Trump’s trade war is as big a threat to us as Brexit
SHOOTING wars are destructive. Trade wars are too. Though the latter may not involve bombs and bloodshed, when governments starting blocking cross-border commerce, lives and livelihoods are ruined. In the 1930s, Ireland’s ‘economic war’ with Britain, then the country’s largest trading partner, did just that.
Although not widely known, Ireland’s largest national trading partner today is the US. Worryingly, we are on the brink of a trade war with that country. This is as big a threat to the economy as Brexit, and if the slide to war continues at its current pace, its impact will be felt much sooner than the effects of Britain’s departure from the EU.
Today, the Taoiseach will go to the White House to meet the man responsible for bringing about this utterly unnecessary state of affairs. Leo Varadkar has been making the point in Washington this week that both Europeans and Americans will lose out if the EU and the US descend into a tit-for-tat series of tariff impositions on each others’ goods and services.
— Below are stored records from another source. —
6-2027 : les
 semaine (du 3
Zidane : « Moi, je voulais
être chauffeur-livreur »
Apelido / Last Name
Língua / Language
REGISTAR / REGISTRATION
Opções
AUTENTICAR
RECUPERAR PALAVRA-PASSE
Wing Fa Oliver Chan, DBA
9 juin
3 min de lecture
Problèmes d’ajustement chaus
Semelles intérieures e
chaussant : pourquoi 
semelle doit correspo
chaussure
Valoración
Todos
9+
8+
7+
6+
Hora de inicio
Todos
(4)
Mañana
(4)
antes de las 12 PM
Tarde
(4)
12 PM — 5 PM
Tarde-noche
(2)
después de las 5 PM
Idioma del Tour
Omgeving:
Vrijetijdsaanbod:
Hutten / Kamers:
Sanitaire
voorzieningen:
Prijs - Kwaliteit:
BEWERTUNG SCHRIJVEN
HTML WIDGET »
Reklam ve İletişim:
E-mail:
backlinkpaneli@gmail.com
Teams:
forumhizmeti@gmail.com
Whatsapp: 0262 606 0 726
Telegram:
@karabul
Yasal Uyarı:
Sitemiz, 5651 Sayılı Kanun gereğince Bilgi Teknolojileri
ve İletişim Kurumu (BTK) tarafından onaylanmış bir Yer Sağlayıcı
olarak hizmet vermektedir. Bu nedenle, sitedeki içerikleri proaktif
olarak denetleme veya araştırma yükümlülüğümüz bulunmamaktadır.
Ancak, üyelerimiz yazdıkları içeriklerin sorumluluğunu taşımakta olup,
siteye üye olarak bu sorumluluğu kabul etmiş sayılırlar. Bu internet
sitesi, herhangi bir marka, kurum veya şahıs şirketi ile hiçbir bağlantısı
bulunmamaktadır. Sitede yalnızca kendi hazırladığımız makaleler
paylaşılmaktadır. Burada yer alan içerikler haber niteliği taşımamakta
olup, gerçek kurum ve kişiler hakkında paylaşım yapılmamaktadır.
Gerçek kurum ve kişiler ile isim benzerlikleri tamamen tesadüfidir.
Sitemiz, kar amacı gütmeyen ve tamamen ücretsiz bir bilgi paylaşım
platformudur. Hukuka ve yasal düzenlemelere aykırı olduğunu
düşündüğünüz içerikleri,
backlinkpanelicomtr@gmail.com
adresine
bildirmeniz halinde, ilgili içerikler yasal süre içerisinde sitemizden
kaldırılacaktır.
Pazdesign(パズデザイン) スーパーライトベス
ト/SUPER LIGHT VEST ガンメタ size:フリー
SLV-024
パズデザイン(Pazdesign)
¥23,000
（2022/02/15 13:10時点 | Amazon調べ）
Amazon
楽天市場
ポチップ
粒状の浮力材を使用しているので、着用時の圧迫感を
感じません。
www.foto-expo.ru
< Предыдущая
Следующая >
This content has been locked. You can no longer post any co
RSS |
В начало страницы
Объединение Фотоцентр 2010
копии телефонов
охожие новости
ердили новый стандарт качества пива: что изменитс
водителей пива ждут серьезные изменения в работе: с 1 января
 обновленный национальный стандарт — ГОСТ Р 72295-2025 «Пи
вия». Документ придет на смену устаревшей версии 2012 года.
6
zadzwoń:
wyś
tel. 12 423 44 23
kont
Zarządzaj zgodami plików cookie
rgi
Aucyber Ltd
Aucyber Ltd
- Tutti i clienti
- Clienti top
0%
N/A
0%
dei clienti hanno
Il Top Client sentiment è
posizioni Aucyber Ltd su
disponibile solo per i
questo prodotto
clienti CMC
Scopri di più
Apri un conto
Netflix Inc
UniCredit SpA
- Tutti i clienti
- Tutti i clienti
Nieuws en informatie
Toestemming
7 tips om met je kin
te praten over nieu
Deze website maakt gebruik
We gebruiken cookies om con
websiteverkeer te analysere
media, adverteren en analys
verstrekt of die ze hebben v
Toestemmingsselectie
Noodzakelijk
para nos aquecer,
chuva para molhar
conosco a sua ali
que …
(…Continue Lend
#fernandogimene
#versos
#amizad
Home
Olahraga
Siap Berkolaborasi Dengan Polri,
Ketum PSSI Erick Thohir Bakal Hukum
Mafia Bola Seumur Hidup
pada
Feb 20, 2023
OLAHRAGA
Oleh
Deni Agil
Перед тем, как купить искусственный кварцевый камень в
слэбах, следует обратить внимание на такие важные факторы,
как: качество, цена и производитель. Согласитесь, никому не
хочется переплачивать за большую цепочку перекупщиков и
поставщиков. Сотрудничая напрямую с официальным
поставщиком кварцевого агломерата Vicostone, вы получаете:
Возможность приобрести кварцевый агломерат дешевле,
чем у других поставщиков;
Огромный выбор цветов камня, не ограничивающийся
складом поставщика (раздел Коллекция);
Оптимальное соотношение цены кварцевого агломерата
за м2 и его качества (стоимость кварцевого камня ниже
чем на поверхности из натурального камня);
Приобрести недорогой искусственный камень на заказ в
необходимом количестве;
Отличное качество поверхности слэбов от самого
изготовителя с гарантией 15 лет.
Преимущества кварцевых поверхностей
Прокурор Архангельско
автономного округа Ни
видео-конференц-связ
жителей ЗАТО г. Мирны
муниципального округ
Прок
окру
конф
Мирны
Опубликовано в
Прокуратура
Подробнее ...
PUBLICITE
He will need the legendary luck of the Irish, and much else besides, if he is to stop the slide towards transatlantic commercial conflict.
US President Donald Trump has a long record of spouting economically illiterate nonsense about international commerce. As far back as the 1980s, he was railing against Japan because its companies sold more stuff to Americans than the Japanese bought from US ones. He continues to obsess about countries who sell more to the US than they buy from it.
An economy’s trade balance – the difference between the value of exports and imports – with individual countries is of little importance. As long as an economy is not spending much more on imports from ALL countries combined than it earns from exports, it has little to worry about economically. The US has nothing to worry about in that regard because it can easily afford to run the smallish international payments deficits it has been running with the rest of the world in recent years.
Despite this, Trump suddenly announced last week that the US would hit foreign steel and aluminium imports with hefty additional taxes with a view to bolstering American metal producers. As with much else, the measures were announced on the hoof and there is much that is uncertain about how, where and when they will be implemented.
As Ireland doesn’t have a steel industry, there is no direct and immediate threat from the first measure, but 450 people work at the country’s sole aluminium plant in Limerick. The Russian-owned company was not returning calls yesterday, but any disruption in the sector globally cannot be good.
Other European countries will be affected more if the steel and aluminium tariffs are imposed. As international trade policy is conducted by Brussels on behalf of all EU member countries, Europe will respond collectively.
As it happens, the EU embassy in Washington DC was prepared for Trump’s protectionism. It keeps a close eye on the big employers in American politicians’ electoral districts so they can ensure maximum leverage over congressmen and senators if the US tries to impose protectionist measures against European producers.
With this information to hand, Brussels immediately signalled that it would hit high-profile American products, including bourbon whiskey and Harley Davidson motorbikes, with retaliatory tariffs.
Trump reacted by saying that he would take further measures if Europe didn’t accept his tariffs and do nothing in return. He has also said that trade wars are “good” and “easy to win”.
He might have to learn the hard way that neither assertion is correct.
The EU may not have the military or political clout of the US, but economically they are well matched – the combined GDP of the 28 member countries slightly exceeds that of the US. Both have huge economic interests in each others’ economies. American companies also sell billions of dollars of goods and services into Europe and millions of jobs depend on that trade. The same is true of Europe.
All this is put at risk by a trade war.
Trump has fired the first shot and the EU will respond, as World Trade Organisation rules permit. If he insists on having the last word, as well as the first, it will inevitably lead to a tit-for-tat cycle of measures which will reduce trade across the Atlantic.
Given that two-way trade in goods and services between the EU and the US is worth around €1tn each year, a substantial reduction in transatlantic commerce has the potential to kill off economic growth in both economies.
It has the potential to do much worse to Ireland. Last year, €33bn in goods were shipped to the US and the value of services exports stood at €15bn in 2016 (the most up-todate figure). Put another way, annual exports to the US equal more than €10,000 for every man, woman and child in the country. You don’t need to be an economist to see that a big reduction in that trade would badly affect every man, woman and child.
YESTERDAY’S employment figures suggest that more people than ever before are at work in the Irish economy, with the prerecession peak having likely been surpassed in the first months of this year. This most welcome news shows that there is plenty of momentum in the economy, a good position to be in with a trade war looming.
But if Trump persists on his current path, that momentum could be extinguished and a deep recession may ensue. With Brexit already threatening a trade whammy to the Irish economy, the risks to the economy are rising.